***** Excerpt *****

This is excellent. Last night a friend sent us this post by redditor TheIndieArmy, who observes that "the popularity graph for the name Bruce looks awfully familiar."

We love coincidences, but the resemblance of this graph to the Big Black Bat — the looming stature, the pointy headgear, the long, billowing cape — was too uncanny not to investigate further.


The good news is that the graph totally checks out. The labels on the graph, though, are a little confusing (see below), which made double checking its truthiness a little tough. Its title claims the graph shows how many babies were named "Bruce" over time, but what's with the "Ranking" radio button? What do the numbers 0 through 15,000 (along the y-axis) have to do with ranking?

Well, technically they have everything to do with one another, insofar as the number of children named "Bruce" in a given year will affect the name's position on a rank of popular baby names — but associating rank and total number with a single axis on one chart is a confusing mistake.

***** Data under study *****

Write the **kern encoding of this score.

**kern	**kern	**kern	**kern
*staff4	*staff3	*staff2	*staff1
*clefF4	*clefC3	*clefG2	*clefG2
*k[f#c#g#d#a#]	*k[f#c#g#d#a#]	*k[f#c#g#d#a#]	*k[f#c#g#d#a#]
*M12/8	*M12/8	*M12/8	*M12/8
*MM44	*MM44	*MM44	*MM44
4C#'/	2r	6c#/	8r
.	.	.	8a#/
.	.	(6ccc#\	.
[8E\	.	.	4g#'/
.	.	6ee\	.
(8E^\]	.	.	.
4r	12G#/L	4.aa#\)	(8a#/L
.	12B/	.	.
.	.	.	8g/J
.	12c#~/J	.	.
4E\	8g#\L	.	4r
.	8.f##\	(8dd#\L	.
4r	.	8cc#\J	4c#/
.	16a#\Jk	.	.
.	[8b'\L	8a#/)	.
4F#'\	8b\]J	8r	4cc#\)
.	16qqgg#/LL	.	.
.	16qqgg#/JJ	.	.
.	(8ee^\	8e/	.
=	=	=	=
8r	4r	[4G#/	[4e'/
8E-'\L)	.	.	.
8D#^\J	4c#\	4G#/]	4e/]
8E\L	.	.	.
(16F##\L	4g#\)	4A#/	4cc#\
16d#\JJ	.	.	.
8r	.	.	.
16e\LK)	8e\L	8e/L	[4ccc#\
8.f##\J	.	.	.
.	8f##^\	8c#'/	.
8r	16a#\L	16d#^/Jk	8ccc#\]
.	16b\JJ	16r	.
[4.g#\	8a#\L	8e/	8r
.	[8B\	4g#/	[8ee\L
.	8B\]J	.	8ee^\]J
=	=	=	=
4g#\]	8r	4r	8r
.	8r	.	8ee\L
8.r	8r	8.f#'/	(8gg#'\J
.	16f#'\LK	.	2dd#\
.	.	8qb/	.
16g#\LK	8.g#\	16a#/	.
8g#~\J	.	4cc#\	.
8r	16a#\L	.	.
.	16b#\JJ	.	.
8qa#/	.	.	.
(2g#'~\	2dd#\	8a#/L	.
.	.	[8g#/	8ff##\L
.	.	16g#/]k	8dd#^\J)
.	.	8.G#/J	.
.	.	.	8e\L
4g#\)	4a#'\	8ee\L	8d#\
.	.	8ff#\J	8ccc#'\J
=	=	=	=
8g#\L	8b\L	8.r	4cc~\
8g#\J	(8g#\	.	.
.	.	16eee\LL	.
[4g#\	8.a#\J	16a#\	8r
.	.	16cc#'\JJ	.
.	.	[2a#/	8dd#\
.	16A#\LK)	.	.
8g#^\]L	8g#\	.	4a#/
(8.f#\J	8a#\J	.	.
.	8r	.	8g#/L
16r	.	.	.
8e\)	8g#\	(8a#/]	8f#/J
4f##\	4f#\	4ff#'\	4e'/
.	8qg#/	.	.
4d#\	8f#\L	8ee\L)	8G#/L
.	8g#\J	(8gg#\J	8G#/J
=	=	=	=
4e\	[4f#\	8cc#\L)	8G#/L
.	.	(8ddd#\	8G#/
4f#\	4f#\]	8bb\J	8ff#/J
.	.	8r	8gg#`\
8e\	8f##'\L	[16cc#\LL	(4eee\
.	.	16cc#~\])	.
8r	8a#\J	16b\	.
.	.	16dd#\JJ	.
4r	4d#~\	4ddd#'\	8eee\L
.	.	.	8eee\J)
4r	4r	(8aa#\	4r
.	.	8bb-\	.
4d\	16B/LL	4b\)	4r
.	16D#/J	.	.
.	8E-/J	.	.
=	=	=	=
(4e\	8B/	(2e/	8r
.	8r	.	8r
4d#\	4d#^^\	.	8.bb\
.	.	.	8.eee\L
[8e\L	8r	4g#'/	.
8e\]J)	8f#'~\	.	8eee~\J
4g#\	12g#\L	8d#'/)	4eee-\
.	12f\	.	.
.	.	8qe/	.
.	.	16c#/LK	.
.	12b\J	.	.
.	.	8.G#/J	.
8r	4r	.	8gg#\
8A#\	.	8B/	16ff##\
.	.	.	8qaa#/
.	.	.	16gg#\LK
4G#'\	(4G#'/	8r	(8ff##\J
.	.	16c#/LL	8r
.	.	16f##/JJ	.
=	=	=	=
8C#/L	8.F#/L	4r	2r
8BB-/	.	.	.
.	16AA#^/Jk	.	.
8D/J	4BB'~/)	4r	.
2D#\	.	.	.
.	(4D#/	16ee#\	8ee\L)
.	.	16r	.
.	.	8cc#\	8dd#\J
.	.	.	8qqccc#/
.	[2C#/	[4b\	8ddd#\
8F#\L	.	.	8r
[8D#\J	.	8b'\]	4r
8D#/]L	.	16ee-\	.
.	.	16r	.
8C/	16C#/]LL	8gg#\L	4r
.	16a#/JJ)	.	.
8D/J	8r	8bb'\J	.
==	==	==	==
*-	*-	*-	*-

*****

• **Problem**: According to the article on the "Bruce" name graph, what range of numbers runs along the graph's y-axis?

• **Task response**: 0 through 15,000